What you are asked to do
Pictures should be omitted from your copy. Everything else in the entries below must be restated word for word.

═══

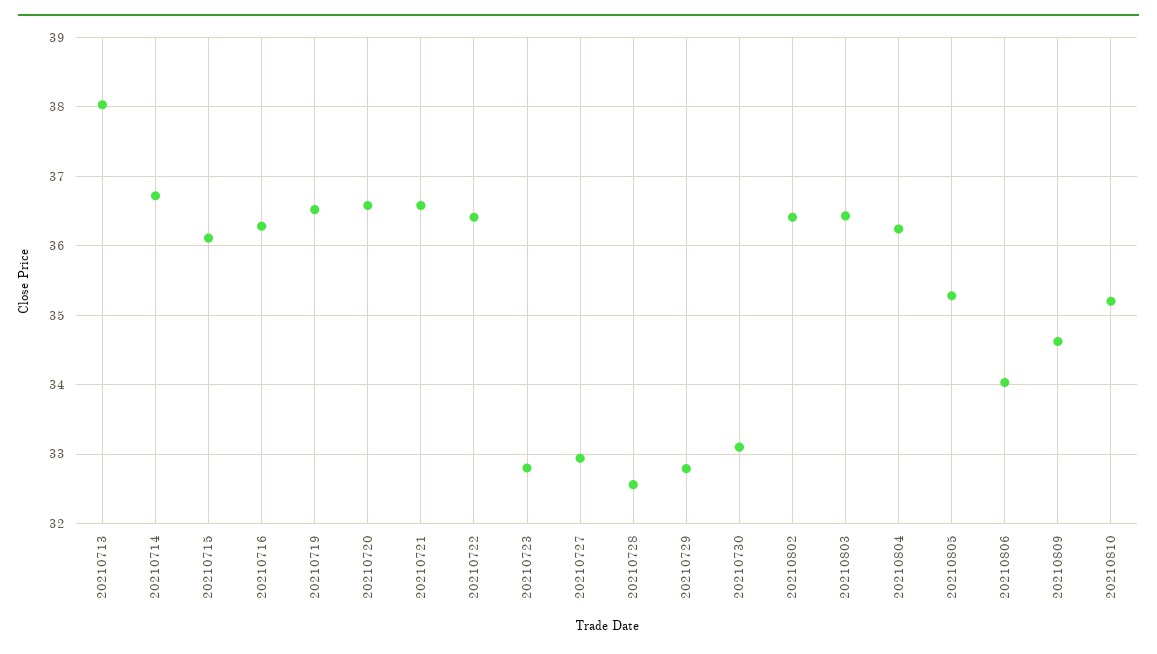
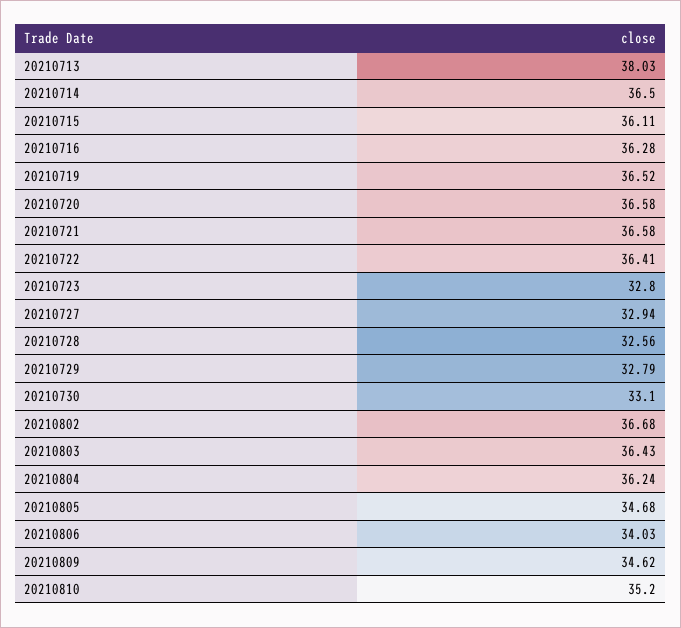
  {
    "20210713": 38.03,
-   "20210714": 36.7,
+   "20210714": 36.5,
    "20210715": 36.11,
    "20210716": 36.28,
    "20210719": 36.52,
    "20210720": 36.58,
    "20210721": 36.58,
    "20210722": 36.41,
    "20210723": 32.8,
    "20210727": 32.94,
    "20210728": 32.56,
    "20210729": 32.79,
    "20210730": 33.1,
-   "20210802": 36.4,
+   "20210802": 36.68,
    "20210803": 36.43,
    "20210804": 36.24,
-   "20210805": 35.3,
+   "20210805": 34.68,
    "20210806": 34.03,
    "20210809": 34.62,
    "20210810": 35.2
  }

═══

Solution for this problem
  {
    "20210713": 38.03,
-   "20210714": 36.7,
+   "20210714": 36.5,
    "20210715": 36.11,
    "20210716": 36.28,
    "20210719": 36.52,
    "20210720": 36.58,
    "20210721": 36.58,
    "20210722": 36.41,
    "20210723": 32.8,
    "20210727": 32.94,
    "20210728": 32.56,
    "20210729": 32.79,
    "20210730": 33.1,
-   "20210802": 36.4,
+   "20210802": 36.68,
    "20210803": 36.43,
    "20210804": 36.24,
-   "20210805": 35.3,
+   "20210805": 34.68,
    "20210806": 34.03,
    "20210809": 34.62,
    "20210810": 35.2
  }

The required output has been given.